--- REQUIREMENT ---
Would you copy each line of the records that includes the word "CROSS"?

--- INPUT RECORDS ---
= Beginning of Section =

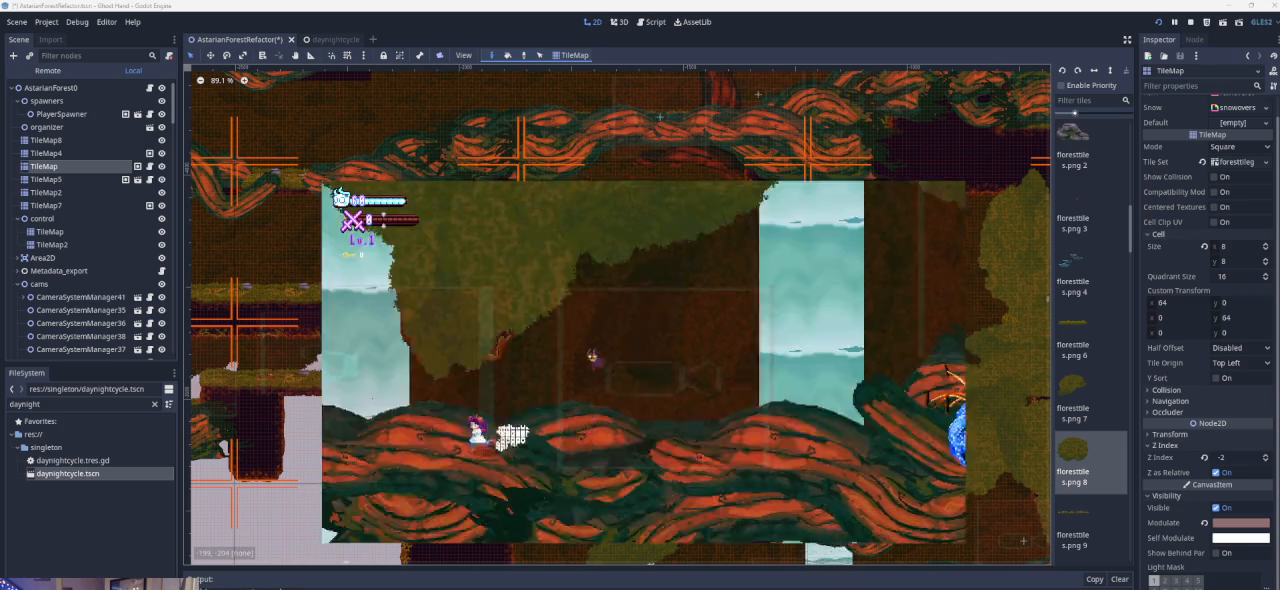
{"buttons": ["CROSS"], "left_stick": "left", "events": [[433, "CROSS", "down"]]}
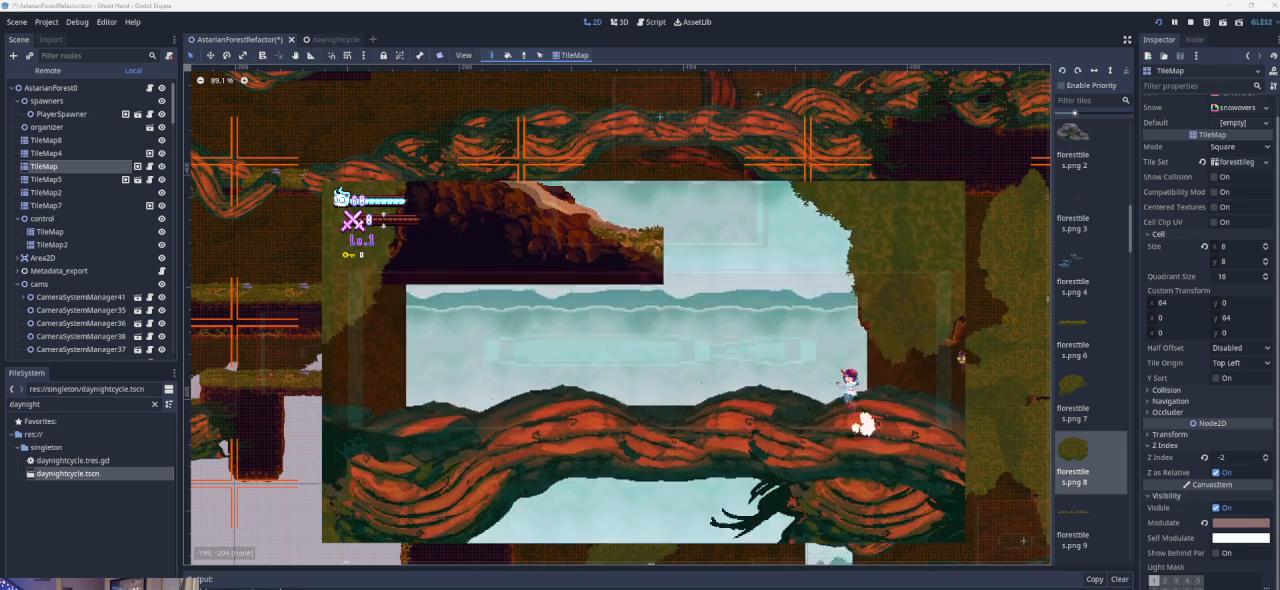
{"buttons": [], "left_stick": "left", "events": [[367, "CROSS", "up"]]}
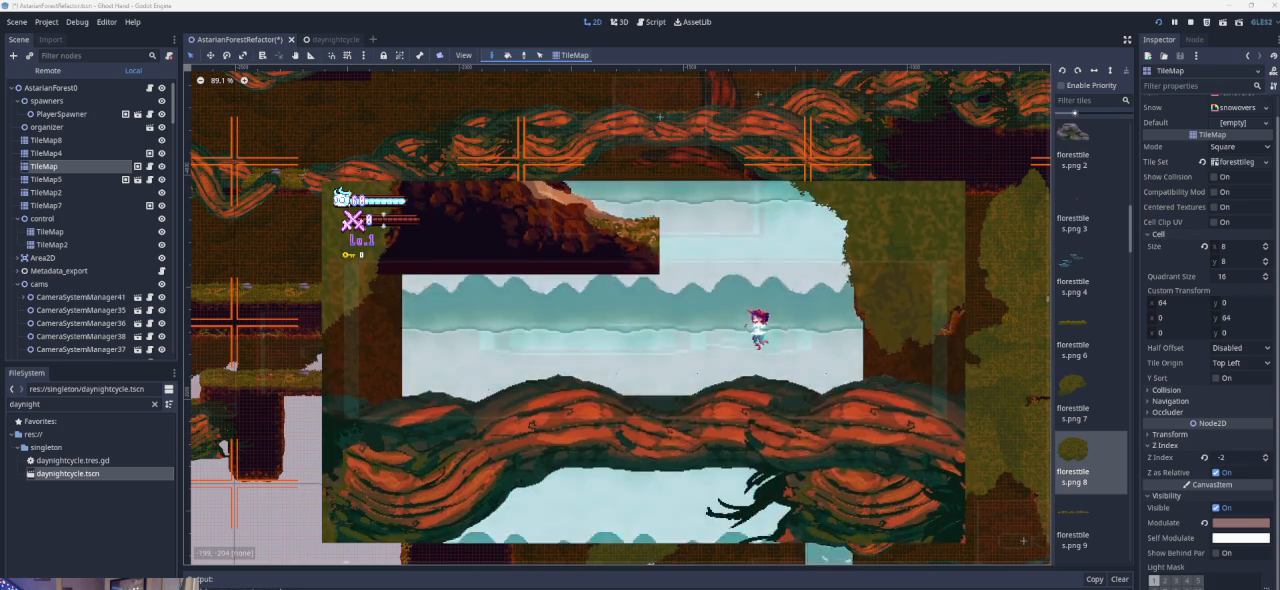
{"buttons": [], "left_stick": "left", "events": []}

= End of Section =
= Beginning of Section =

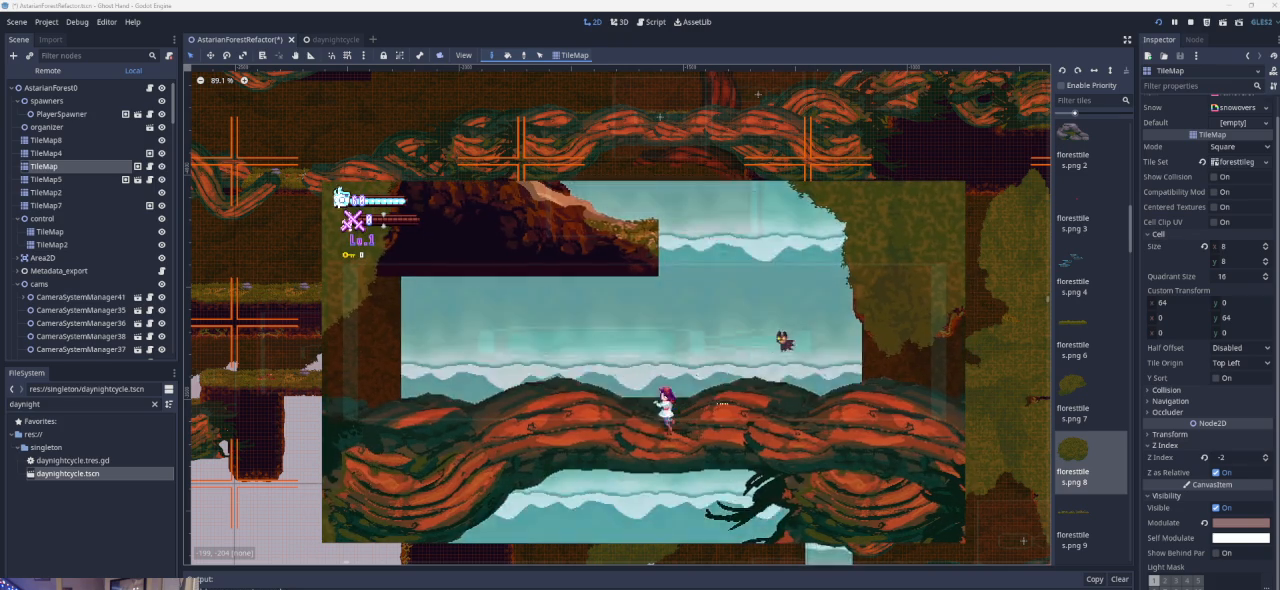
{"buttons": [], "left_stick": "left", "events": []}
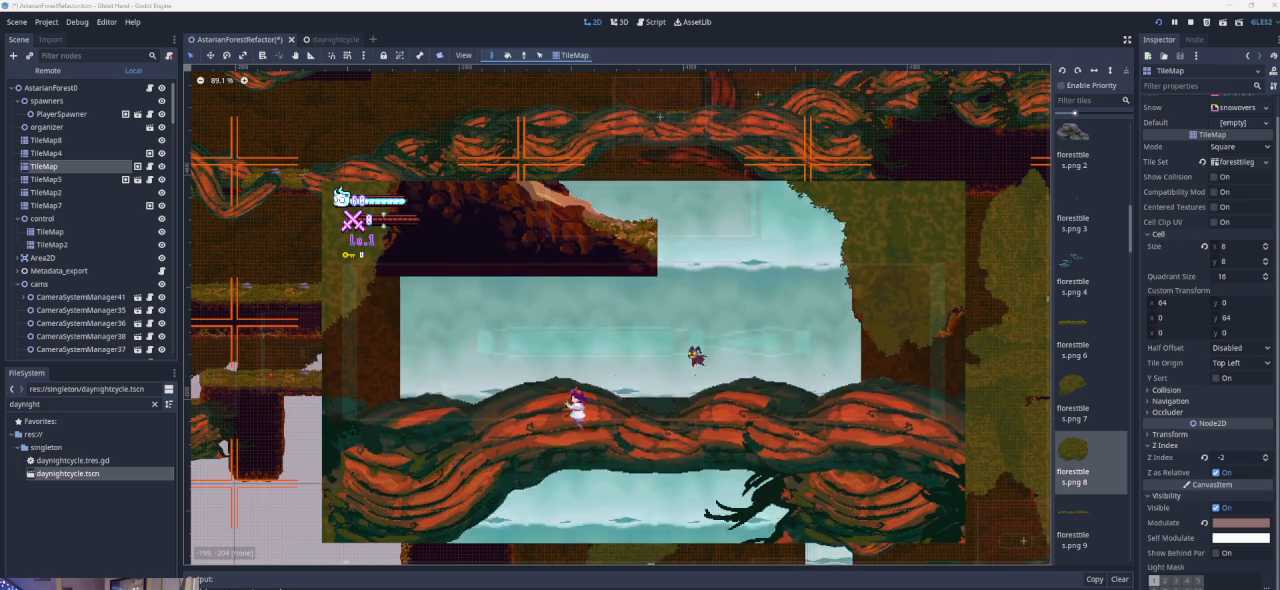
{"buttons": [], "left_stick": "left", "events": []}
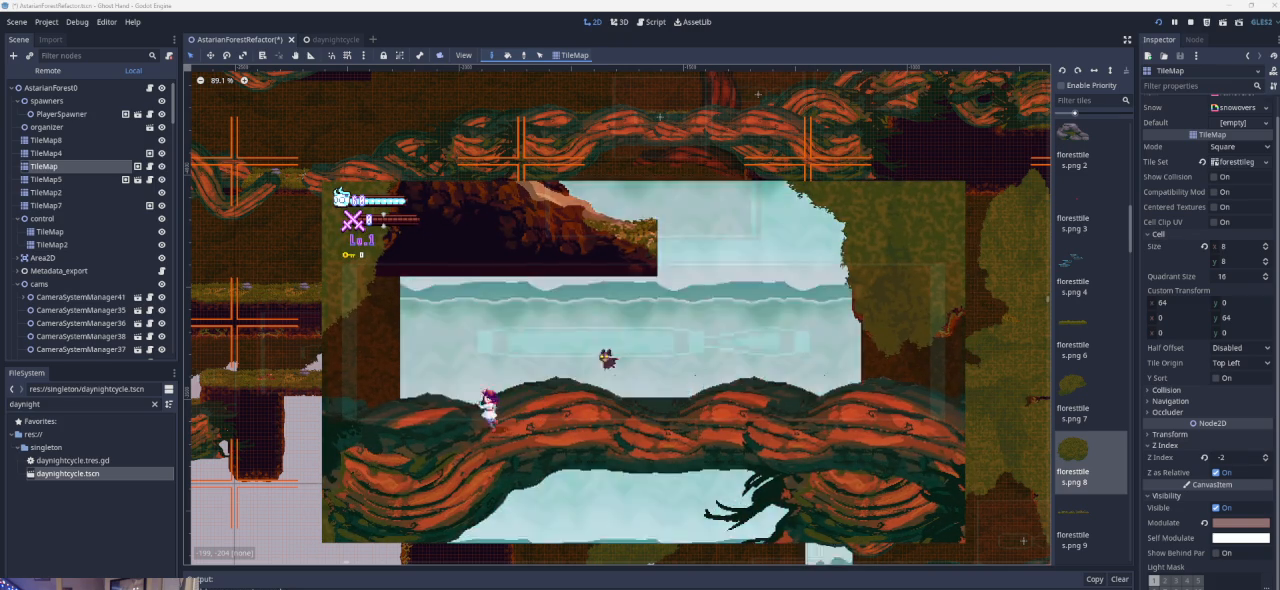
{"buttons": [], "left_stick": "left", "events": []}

= End of Section =

--- EXPECTED OUTPUT ---
{"buttons": ["CROSS"], "left_stick": "left", "events": [[433, "CROSS", "down"]]}
{"buttons": [], "left_stick": "left", "events": [[367, "CROSS", "up"]]}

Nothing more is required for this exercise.